Solution and Features
Interpretation of the problem instance and state representation is important in optimising the computational time required by the agent for each node. It would have been inefficient to use the entire warehouse object as the state representation due to the storage required to keep it in memory. Thus, it is simpler, and computationally more effective, to represent the state as the objects that are dynamic (moving), i.e., the worker and boxes, in the state representation, and the target squares, walls, and taboo squares, as static (not moving), which remain in the problem instance and referred to when required. The use of heuristics within search problems is highly advantageous as successive iterations are interdependent, with each level deciding which avenues to choose and discard based on their proximity to the desired solution. The A* algorithm combines the logic described by a uniform-cost search algorithm, which orders priority by path cost (or backwards cost) and a greedy search algorithm, which orders priority by goal proximity (or forward cost).
The heuristic uses a ‘Manhattan distance’ formula due to the movement limitations of the game and as the position coordinated are given as vector coordinates. The ‘Manhattan distance is defined as the sum of the absolute differences between the two vectors. The heuristic used was both admissible and consistent, where it found, for each box that was not already on a target, the distance between it and each target, multiplied by the weight of the box, adding the distance between the worker and the box, and then adding together the minimum of the values found, divided by the number of boxes not on a target.
Weighted Boxes
The affect of weighted boxes is demonstrated below. Where, even though the most cost affective solution may seem to be to push the boxes to the holes closest to them. In instances where the there is a great difference in the weight of the boxes compared to the distances to the whole, it may be more cost affective to swap them, as shown below.
Performance and Limitations
Although the search agent provides an optimal solution, using an admissible and consistent heuristic, there are still many opportunities for the algorithm to improve. In particular, the A* search algorithm is potentially exponential in its use of space, thus, the use of an iterative-deepening A* search could be used to trade off space requirements for time, particularly on solutions with deeper solutions.

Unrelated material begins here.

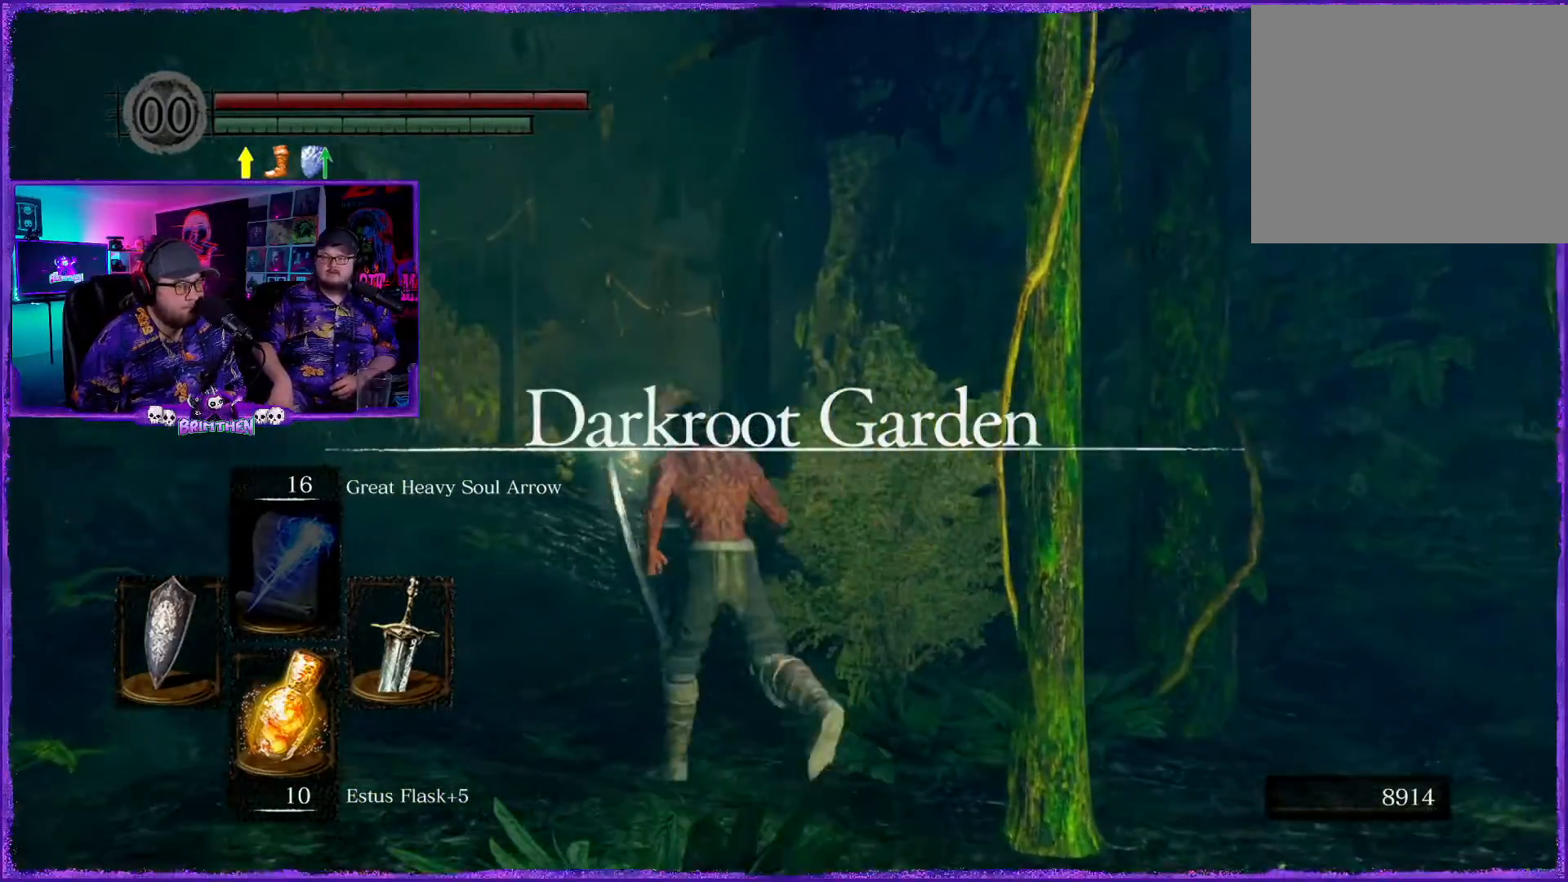
{"buttons": ["CIRCLE"], "left_stick": "up", "right_stick": "center", "events": []}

Another improvement could have been made in the calculation of the heuristic. As this value can lie anywhere between zero and the true cost to the solution, a heuristic that is closer to the true cost will in turn result in a more efficient algorithm. One solution could have been to calculate all permutations of boxes to targets with calculated distances and costs, although, as the number of boxes increases, the length of these calculations increases factorially. Thus, the decision must be made whether the trade-off between quality of estimate and work per node is worth it.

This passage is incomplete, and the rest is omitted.